→ Exercise brief: Could you repeat every record below exactly, leaving out the pictures?

====== Information given ======

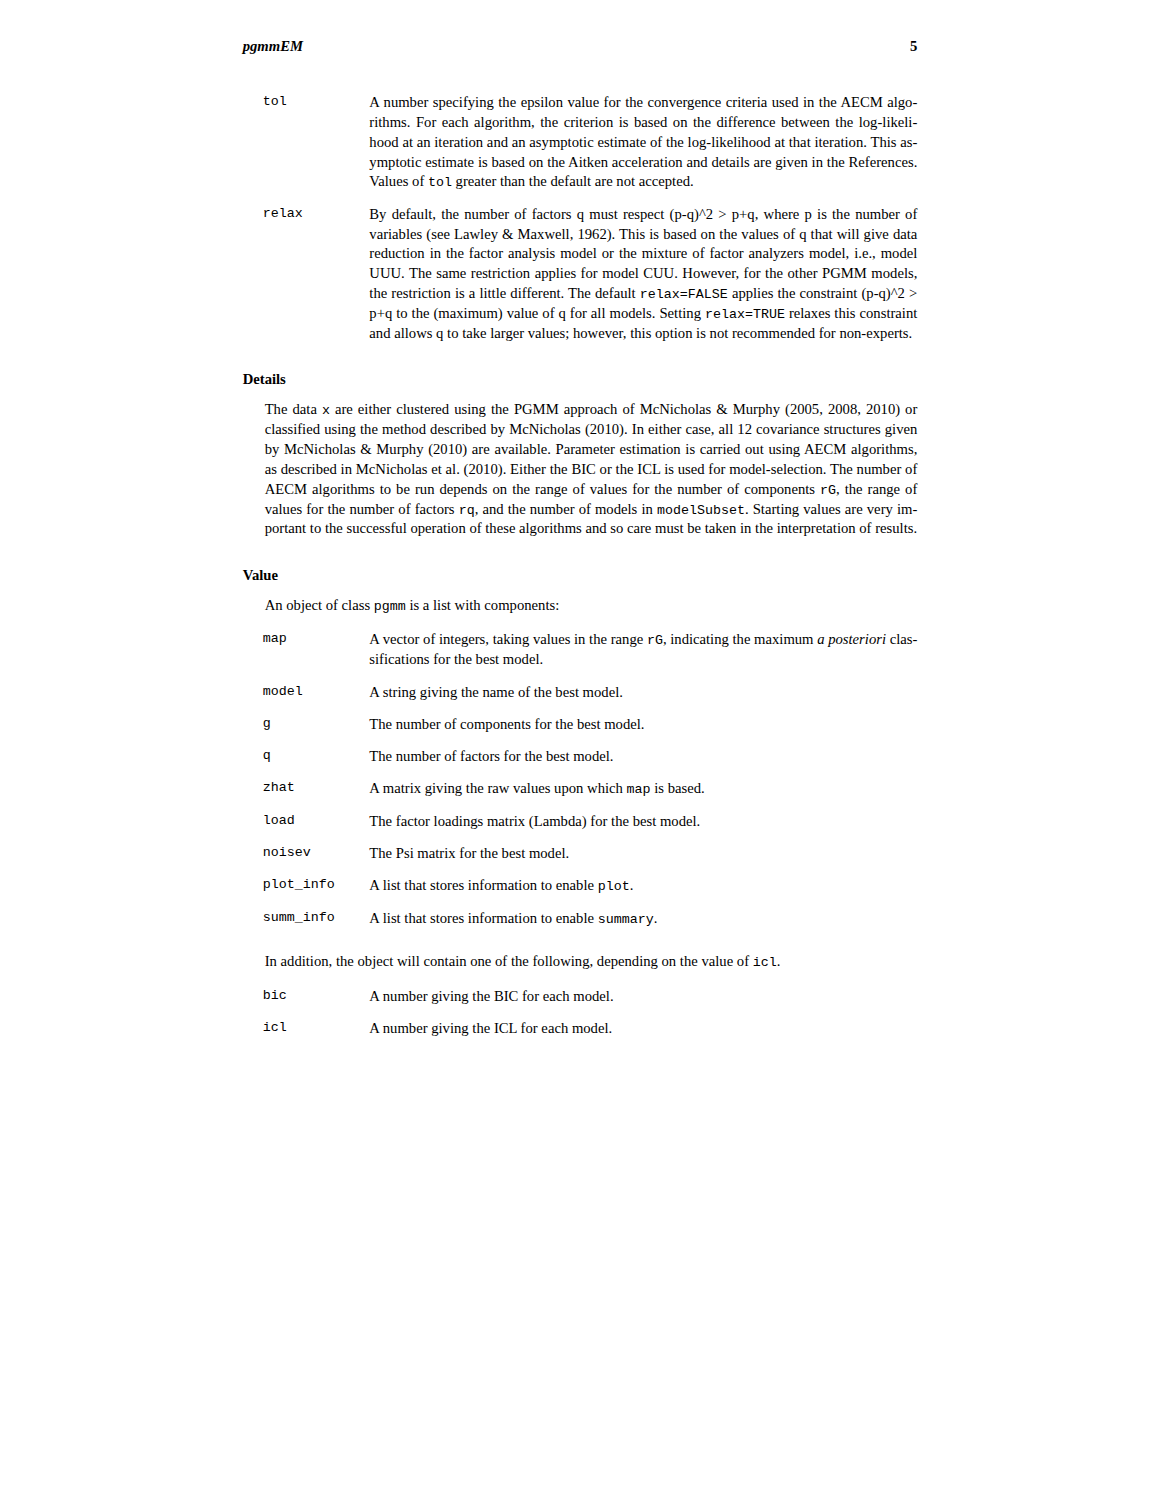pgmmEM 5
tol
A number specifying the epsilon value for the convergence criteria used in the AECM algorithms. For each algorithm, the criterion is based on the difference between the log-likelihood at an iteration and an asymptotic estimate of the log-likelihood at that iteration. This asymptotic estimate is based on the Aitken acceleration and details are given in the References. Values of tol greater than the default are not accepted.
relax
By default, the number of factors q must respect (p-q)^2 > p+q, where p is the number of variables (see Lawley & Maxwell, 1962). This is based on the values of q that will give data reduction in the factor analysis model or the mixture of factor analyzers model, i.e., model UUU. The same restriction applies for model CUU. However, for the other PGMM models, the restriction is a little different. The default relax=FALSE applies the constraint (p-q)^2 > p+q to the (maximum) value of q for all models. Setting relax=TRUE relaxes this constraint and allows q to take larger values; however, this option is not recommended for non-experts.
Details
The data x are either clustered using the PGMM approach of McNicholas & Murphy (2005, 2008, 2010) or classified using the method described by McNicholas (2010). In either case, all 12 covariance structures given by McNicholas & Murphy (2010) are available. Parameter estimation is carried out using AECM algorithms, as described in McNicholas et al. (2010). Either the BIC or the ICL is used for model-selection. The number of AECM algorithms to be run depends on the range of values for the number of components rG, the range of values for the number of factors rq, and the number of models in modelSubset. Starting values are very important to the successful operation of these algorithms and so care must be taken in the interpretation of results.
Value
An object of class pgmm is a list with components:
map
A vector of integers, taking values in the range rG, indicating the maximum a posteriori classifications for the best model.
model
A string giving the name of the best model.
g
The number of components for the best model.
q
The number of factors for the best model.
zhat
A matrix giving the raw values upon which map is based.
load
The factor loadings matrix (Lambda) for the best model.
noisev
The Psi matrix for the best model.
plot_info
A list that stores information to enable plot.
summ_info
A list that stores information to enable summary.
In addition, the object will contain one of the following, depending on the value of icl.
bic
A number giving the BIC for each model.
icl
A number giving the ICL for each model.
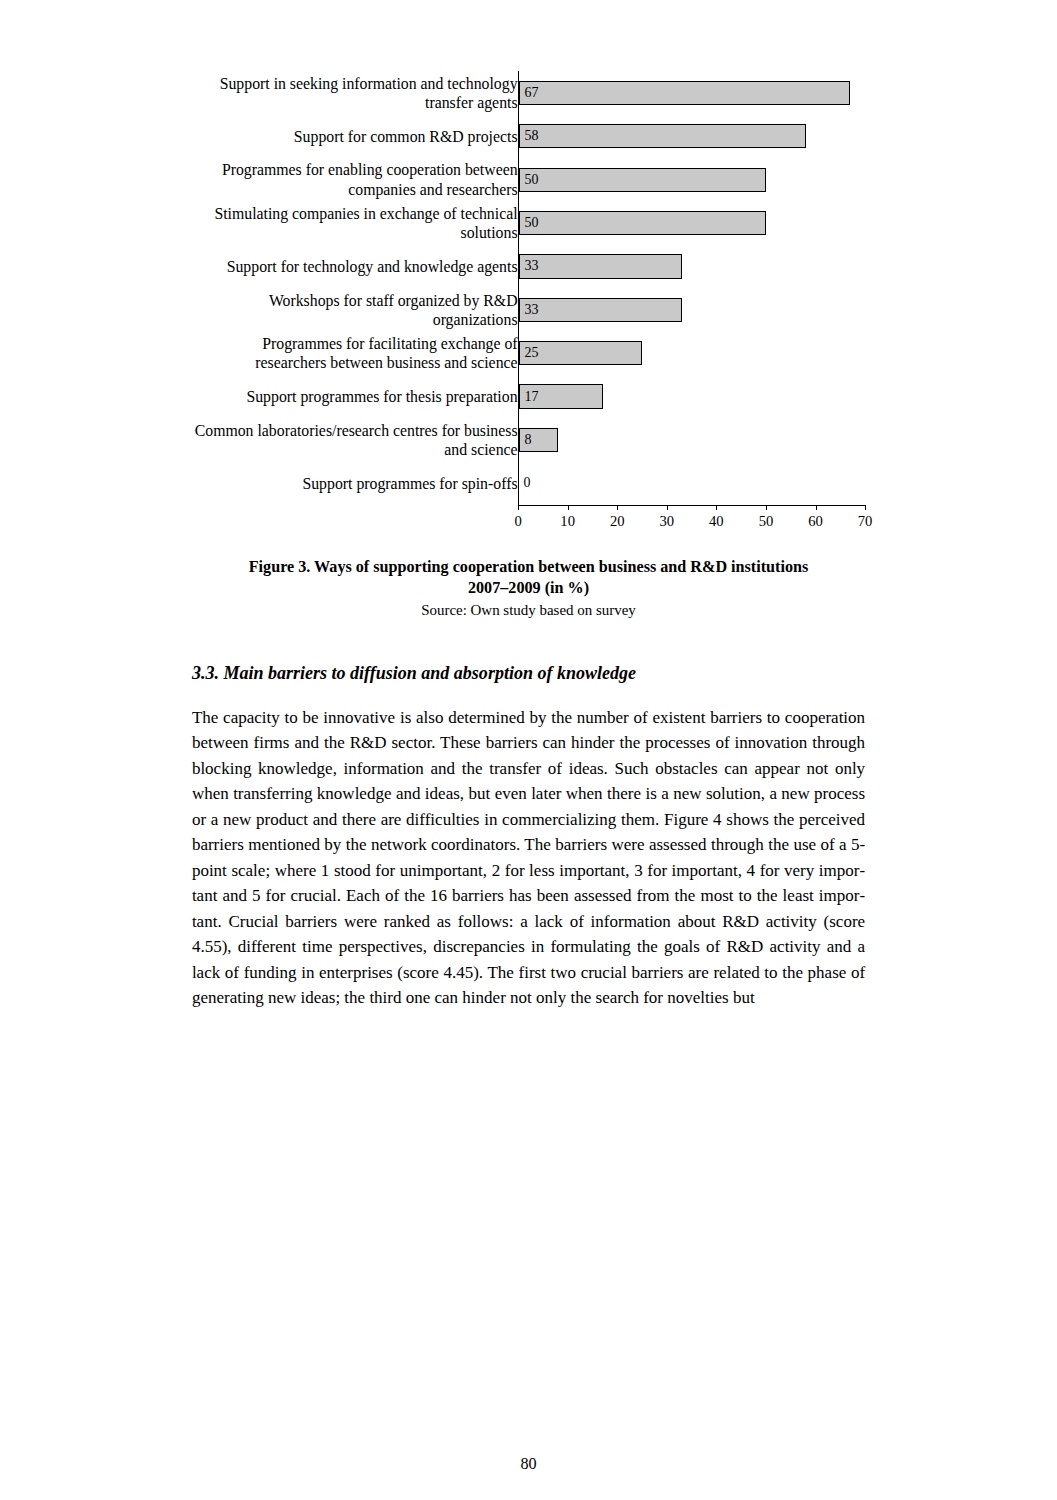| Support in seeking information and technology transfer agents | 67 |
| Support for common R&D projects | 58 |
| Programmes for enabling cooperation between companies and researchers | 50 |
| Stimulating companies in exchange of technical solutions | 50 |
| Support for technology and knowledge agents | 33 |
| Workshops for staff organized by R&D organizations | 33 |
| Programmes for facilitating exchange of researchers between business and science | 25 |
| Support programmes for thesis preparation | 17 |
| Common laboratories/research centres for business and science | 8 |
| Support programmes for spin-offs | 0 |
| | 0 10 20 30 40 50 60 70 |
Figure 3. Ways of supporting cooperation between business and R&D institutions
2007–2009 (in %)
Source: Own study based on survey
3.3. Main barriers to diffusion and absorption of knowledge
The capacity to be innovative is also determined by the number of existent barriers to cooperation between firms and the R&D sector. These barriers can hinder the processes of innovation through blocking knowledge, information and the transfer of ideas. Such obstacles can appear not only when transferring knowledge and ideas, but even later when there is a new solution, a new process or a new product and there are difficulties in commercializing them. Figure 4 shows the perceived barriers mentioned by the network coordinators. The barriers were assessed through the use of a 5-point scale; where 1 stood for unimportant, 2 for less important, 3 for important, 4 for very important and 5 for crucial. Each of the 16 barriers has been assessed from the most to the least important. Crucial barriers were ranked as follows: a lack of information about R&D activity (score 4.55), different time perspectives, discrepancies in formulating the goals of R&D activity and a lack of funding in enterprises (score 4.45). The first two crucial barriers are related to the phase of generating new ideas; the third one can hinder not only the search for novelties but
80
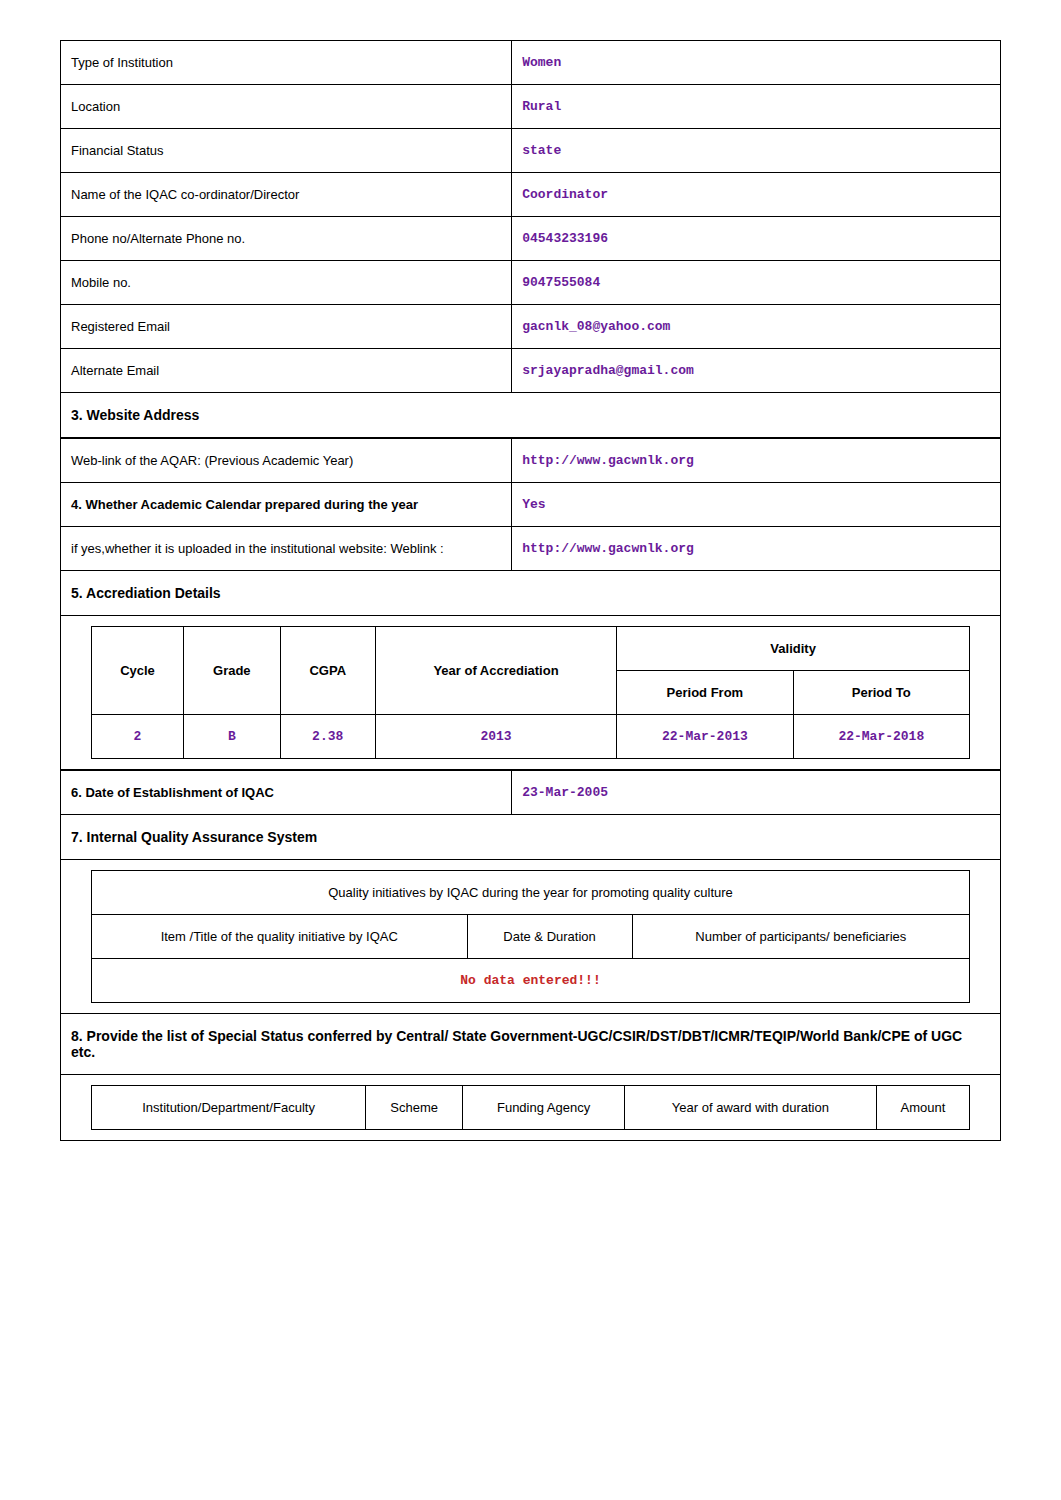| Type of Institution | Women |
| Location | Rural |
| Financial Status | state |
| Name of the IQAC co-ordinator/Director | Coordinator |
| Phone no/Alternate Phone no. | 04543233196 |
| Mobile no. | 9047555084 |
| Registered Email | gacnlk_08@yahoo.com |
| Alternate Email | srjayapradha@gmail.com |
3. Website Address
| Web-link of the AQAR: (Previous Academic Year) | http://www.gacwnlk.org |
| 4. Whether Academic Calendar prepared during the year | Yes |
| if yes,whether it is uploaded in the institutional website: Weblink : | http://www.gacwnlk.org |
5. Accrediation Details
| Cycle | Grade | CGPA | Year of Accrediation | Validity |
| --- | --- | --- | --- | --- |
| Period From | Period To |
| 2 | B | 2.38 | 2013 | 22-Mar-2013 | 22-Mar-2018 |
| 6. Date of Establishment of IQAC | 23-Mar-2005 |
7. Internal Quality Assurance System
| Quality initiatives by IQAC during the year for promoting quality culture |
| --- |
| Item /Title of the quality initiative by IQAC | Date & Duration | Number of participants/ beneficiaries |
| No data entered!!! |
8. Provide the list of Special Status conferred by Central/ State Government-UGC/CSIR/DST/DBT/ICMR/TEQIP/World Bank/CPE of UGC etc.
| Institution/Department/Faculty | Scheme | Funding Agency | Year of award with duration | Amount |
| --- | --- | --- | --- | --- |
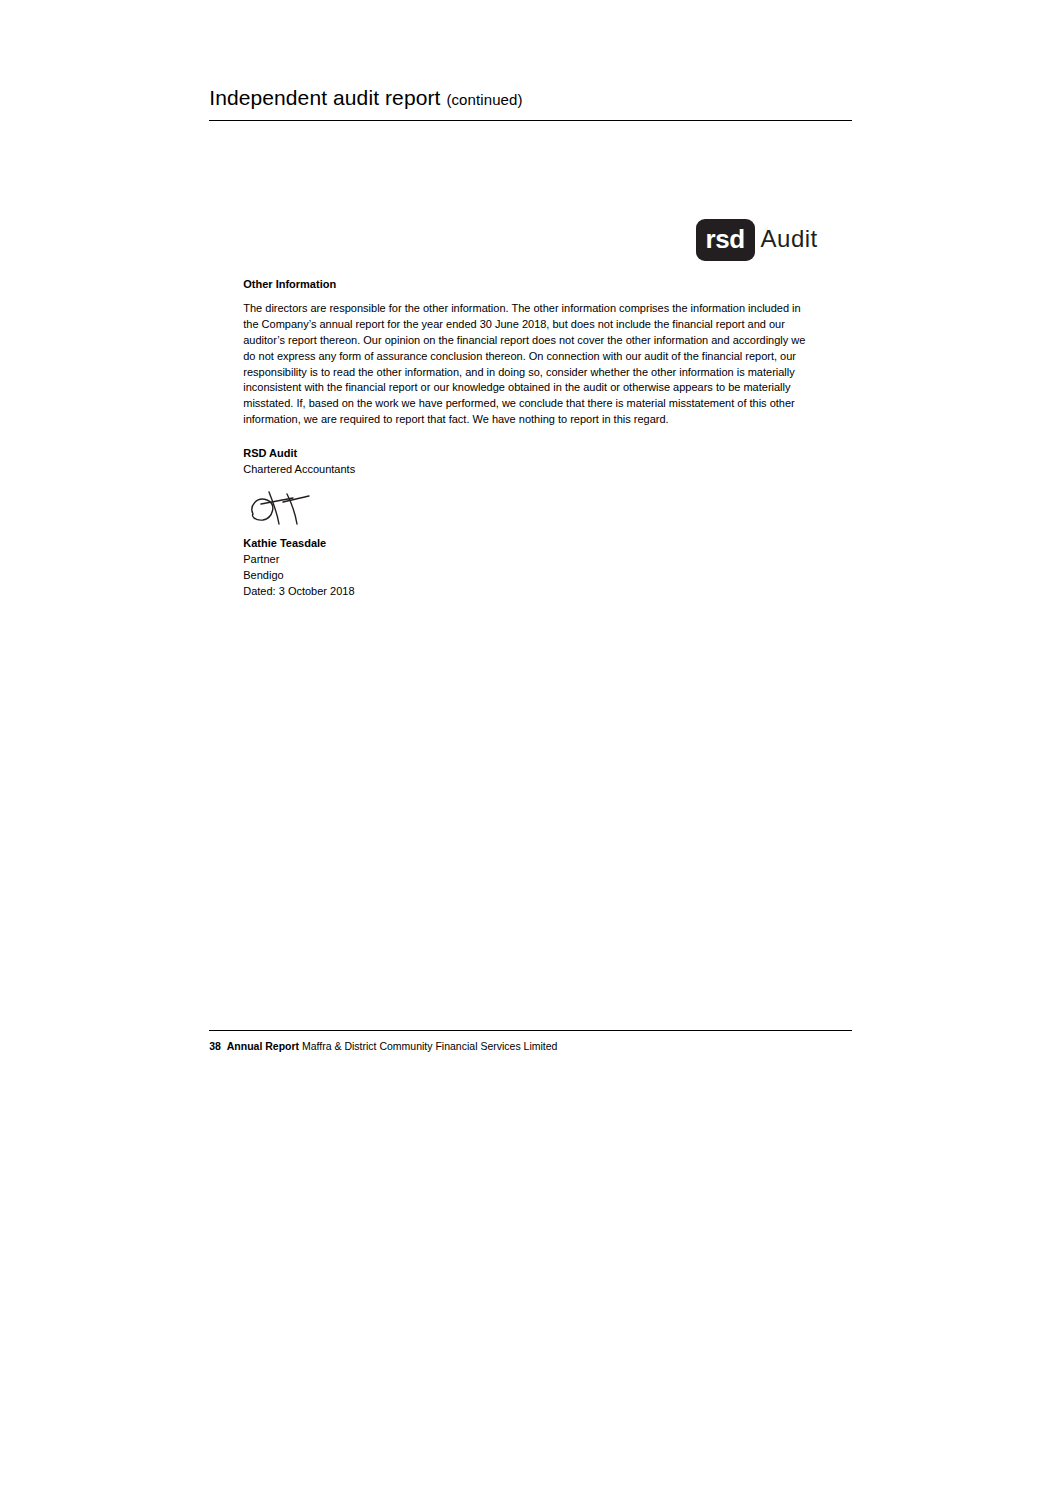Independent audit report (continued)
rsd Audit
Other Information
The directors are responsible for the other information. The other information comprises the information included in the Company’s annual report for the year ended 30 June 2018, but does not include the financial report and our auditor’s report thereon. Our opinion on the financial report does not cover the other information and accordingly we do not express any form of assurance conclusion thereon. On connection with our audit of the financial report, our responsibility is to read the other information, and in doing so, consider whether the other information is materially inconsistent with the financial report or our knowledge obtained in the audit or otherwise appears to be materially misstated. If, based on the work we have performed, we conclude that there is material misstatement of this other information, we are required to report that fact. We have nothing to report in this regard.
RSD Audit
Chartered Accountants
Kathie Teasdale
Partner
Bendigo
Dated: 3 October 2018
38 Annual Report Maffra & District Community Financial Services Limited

======

→ Completed exercise:
pgmmEM 5
tol
A number specifying the epsilon value for the convergence criteria used in the AECM algorithms. For each algorithm, the criterion is based on the difference between the log-likelihood at an iteration and an asymptotic estimate of the log-likelihood at that iteration. This asymptotic estimate is based on the Aitken acceleration and details are given in the References. Values of tol greater than the default are not accepted.
relax
By default, the number of factors q must respect (p-q)^2 > p+q, where p is the number of variables (see Lawley & Maxwell, 1962). This is based on the values of q that will give data reduction in the factor analysis model or the mixture of factor analyzers model, i.e., model UUU. The same restriction applies for model CUU. However, for the other PGMM models, the restriction is a little different. The default relax=FALSE applies the constraint (p-q)^2 > p+q to the (maximum) value of q for all models. Setting relax=TRUE relaxes this constraint and allows q to take larger values; however, this option is not recommended for non-experts.
Details
The data x are either clustered using the PGMM approach of McNicholas & Murphy (2005, 2008, 2010) or classified using the method described by McNicholas (2010). In either case, all 12 covariance structures given by McNicholas & Murphy (2010) are available. Parameter estimation is carried out using AECM algorithms, as described in McNicholas et al. (2010). Either the BIC or the ICL is used for model-selection. The number of AECM algorithms to be run depends on the range of values for the number of components rG, the range of values for the number of factors rq, and the number of models in modelSubset. Starting values are very important to the successful operation of these algorithms and so care must be taken in the interpretation of results.
Value
An object of class pgmm is a list with components:
map
A vector of integers, taking values in the range rG, indicating the maximum a posteriori classifications for the best model.
model
A string giving the name of the best model.
g
The number of components for the best model.
q
The number of factors for the best model.
zhat
A matrix giving the raw values upon which map is based.
load
The factor loadings matrix (Lambda) for the best model.
noisev
The Psi matrix for the best model.
plot_info
A list that stores information to enable plot.
summ_info
A list that stores information to enable summary.
In addition, the object will contain one of the following, depending on the value of icl.
bic
A number giving the BIC for each model.
icl
A number giving the ICL for each model.
| Support in seeking information and technology transfer agents | 67 |
| Support for common R&D projects | 58 |
| Programmes for enabling cooperation between companies and researchers | 50 |
| Stimulating companies in exchange of technical solutions | 50 |
| Support for technology and knowledge agents | 33 |
| Workshops for staff organized by R&D organizations | 33 |
| Programmes for facilitating exchange of researchers between business and science | 25 |
| Support programmes for thesis preparation | 17 |
| Common laboratories/research centres for business and science | 8 |
| Support programmes for spin-offs | 0 |
| | 0 10 20 30 40 50 60 70 |
Figure 3. Ways of supporting cooperation between business and R&D institutions
2007–2009 (in %)
Source: Own study based on survey
3.3. Main barriers to diffusion and absorption of knowledge
The capacity to be innovative is also determined by the number of existent barriers to cooperation between firms and the R&D sector. These barriers can hinder the processes of innovation through blocking knowledge, information and the transfer of ideas. Such obstacles can appear not only when transferring knowledge and ideas, but even later when there is a new solution, a new process or a new product and there are difficulties in commercializing them. Figure 4 shows the perceived barriers mentioned by the network coordinators. The barriers were assessed through the use of a 5-point scale; where 1 stood for unimportant, 2 for less important, 3 for important, 4 for very important and 5 for crucial. Each of the 16 barriers has been assessed from the most to the least important. Crucial barriers were ranked as follows: a lack of information about R&D activity (score 4.55), different time perspectives, discrepancies in formulating the goals of R&D activity and a lack of funding in enterprises (score 4.45). The first two crucial barriers are related to the phase of generating new ideas; the third one can hinder not only the search for novelties but
80
| Type of Institution | Women |
| Location | Rural |
| Financial Status | state |
| Name of the IQAC co-ordinator/Director | Coordinator |
| Phone no/Alternate Phone no. | 04543233196 |
| Mobile no. | 9047555084 |
| Registered Email | gacnlk_08@yahoo.com |
| Alternate Email | srjayapradha@gmail.com |
3. Website Address
| Web-link of the AQAR: (Previous Academic Year) | http://www.gacwnlk.org |
| 4. Whether Academic Calendar prepared during the year | Yes |
| if yes,whether it is uploaded in the institutional website: Weblink : | http://www.gacwnlk.org |
5. Accrediation Details
| Cycle | Grade | CGPA | Year of Accrediation | Validity |
| --- | --- | --- | --- | --- |
| Period From | Period To |
| 2 | B | 2.38 | 2013 | 22-Mar-2013 | 22-Mar-2018 |
| 6. Date of Establishment of IQAC | 23-Mar-2005 |
7. Internal Quality Assurance System
| Quality initiatives by IQAC during the year for promoting quality culture |
| --- |
| Item /Title of the quality initiative by IQAC | Date & Duration | Number of participants/ beneficiaries |
| No data entered!!! |
8. Provide the list of Special Status conferred by Central/ State Government-UGC/CSIR/DST/DBT/ICMR/TEQIP/World Bank/CPE of UGC etc.
| Institution/Department/Faculty | Scheme | Funding Agency | Year of award with duration | Amount |
| --- | --- | --- | --- | --- |
Independent audit report (continued)
rsd Audit
Other Information
The directors are responsible for the other information. The other information comprises the information included in the Company’s annual report for the year ended 30 June 2018, but does not include the financial report and our auditor’s report thereon. Our opinion on the financial report does not cover the other information and accordingly we do not express any form of assurance conclusion thereon. On connection with our audit of the financial report, our responsibility is to read the other information, and in doing so, consider whether the other information is materially inconsistent with the financial report or our knowledge obtained in the audit or otherwise appears to be materially misstated. If, based on the work we have performed, we conclude that there is material misstatement of this other information, we are required to report that fact. We have nothing to report in this regard.
RSD Audit
Chartered Accountants
Kathie Teasdale
Partner
Bendigo
Dated: 3 October 2018
38 Annual Report Maffra & District Community Financial Services Limited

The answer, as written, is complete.